QUESTION: How much personal time will the president invest in this? And do you see an early Middle East conference?

FLEISCHER: I'm not going to speculate too far down the line. As the president says in his statement, Secretary Powell will travel to the region shortly. And so there will be any number of opportunities to have conversations.

You may want to talk to the secretary about any contacts he may have had today in the region. The secretary is working the phones.

This is important. And this administration, this president are dedicated to helping the parties find a new way.


FLEISCHER: The president?


FLEISCHER: Absolutely, he's going to spend considerable time on it.

And I want to remind you that, in the run up to the war, in many of the meetings that the president had, he always brought up the subject of Middle East peace with European leaders. And the president has invested considerable time with Arab leaders in the region working to advance peace between the Israelis and the Palestinians, which also is another hopeful sign because there are Arab nations in the region that would like to see progress be made. And they're working actually very diligently and quietly to help achieve those goals.

QUESTION: Republicans on the Hill are talking about a variety of mechanisms or gimmicks, some might call them, to keep the size of the tax cut down to a level that could pass the Senate; among them is making some aspects of this temporary. Would the president be prepared to accept a tax cut package that made, for example, the dividend exclusion temporary or less than 100 percent?
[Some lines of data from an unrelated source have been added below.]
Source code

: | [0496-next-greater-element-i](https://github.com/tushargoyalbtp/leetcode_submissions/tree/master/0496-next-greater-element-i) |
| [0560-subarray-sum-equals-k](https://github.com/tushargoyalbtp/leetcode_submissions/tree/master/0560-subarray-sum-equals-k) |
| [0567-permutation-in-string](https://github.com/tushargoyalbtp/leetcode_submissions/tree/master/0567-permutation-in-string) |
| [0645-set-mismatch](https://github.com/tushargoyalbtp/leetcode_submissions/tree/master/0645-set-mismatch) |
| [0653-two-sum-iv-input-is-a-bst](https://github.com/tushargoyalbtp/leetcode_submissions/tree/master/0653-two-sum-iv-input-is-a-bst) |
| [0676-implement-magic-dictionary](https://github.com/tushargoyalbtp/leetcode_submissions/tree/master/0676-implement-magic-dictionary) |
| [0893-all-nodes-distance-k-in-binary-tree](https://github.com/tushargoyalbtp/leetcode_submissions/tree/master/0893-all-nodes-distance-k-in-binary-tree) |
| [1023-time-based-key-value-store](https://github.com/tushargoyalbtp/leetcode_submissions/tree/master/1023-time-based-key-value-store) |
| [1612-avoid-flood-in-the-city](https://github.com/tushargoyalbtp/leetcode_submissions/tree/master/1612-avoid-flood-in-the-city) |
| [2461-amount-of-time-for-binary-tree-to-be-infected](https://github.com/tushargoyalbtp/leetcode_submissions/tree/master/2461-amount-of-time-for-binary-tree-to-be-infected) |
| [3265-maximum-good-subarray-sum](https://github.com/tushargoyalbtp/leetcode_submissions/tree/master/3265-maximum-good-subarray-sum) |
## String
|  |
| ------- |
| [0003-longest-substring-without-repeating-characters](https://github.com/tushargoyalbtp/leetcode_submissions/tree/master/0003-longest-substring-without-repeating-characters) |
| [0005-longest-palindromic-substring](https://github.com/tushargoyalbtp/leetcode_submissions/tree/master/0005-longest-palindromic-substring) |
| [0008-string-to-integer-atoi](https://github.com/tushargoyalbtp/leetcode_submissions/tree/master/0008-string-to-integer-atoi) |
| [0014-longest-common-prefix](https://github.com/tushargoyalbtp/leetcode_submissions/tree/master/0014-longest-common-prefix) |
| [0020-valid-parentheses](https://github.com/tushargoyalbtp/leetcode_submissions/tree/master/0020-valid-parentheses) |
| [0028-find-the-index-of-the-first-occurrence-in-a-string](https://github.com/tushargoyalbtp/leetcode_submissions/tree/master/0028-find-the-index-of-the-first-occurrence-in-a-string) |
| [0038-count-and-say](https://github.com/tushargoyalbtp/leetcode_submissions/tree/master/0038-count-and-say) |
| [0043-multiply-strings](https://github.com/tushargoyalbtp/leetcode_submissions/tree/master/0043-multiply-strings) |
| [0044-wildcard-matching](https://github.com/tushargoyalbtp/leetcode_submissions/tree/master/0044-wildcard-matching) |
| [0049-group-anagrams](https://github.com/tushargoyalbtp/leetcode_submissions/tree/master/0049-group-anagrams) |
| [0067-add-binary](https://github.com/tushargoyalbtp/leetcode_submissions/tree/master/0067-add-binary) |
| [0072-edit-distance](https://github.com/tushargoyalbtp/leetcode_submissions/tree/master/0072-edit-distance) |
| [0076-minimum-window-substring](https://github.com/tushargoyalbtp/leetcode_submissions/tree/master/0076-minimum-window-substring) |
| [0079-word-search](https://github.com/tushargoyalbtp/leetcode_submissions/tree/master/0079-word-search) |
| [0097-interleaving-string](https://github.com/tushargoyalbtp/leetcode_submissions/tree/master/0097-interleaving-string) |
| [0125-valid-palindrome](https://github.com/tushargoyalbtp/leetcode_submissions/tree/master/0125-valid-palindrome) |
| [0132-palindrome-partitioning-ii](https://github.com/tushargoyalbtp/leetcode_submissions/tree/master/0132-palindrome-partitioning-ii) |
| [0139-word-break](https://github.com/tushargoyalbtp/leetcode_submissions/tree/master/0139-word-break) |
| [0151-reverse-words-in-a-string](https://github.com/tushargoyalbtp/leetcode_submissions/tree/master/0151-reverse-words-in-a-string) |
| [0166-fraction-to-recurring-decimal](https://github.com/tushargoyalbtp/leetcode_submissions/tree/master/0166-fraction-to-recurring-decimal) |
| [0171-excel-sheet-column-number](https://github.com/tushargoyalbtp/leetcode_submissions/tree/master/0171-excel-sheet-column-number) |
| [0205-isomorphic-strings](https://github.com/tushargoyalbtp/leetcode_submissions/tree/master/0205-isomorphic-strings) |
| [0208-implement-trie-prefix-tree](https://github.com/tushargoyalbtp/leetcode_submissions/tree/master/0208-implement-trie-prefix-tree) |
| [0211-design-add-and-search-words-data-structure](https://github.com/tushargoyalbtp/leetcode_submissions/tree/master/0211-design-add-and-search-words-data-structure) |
FLEISCHER: Well, there are. There are a number of ideas that are now starting to publicly float off of Capitol Hill. I anticipate that there will be a markup in both the Ways and Means Committee and the Finance Committee next week. And so obviously, this will come to some form of a concrete proposal prior to that.

And that's one of the reason the president met today with the leadership. He'll have continued conversations. He's spoken with the leaders. Many meetings take place.

And I'm not going to be able to negotiate the president's position publicly. But there are a variety of different ways when it comes to tax policy to achieve the president's goals. And the president's going to work productively with the Congress to find those ways.

QUESTION: So he's open to these kinds of ideas?

FLEISCHER: I'm not going to negotiate in public, but there are a good variety of ways to accomplish all of the objectives of the president's proposal.

QUESTION: OK. You talked a minute ago...

FLEISCHER: Including 100 percent dividend exclusion.

BLITZER: Ari Fleischer's continuing to answer reporter's questions. We will continue to monitor his Q&A session with reporters, bring you any news if it develops obviously throughout the day, but much the questioning involving this historic moment in the Middle East. An Israeli-Palestinian road map, or blueprint, announced by the United States and its partners trying to jumpstart the Israeli- Palestinian peace process. The press secretary promising that President Bush personally will be directly involved in that effort. We have much more coverage on that coming up throughout the day. By the way, the president will be signing the so-called Amber Alert legislation into law.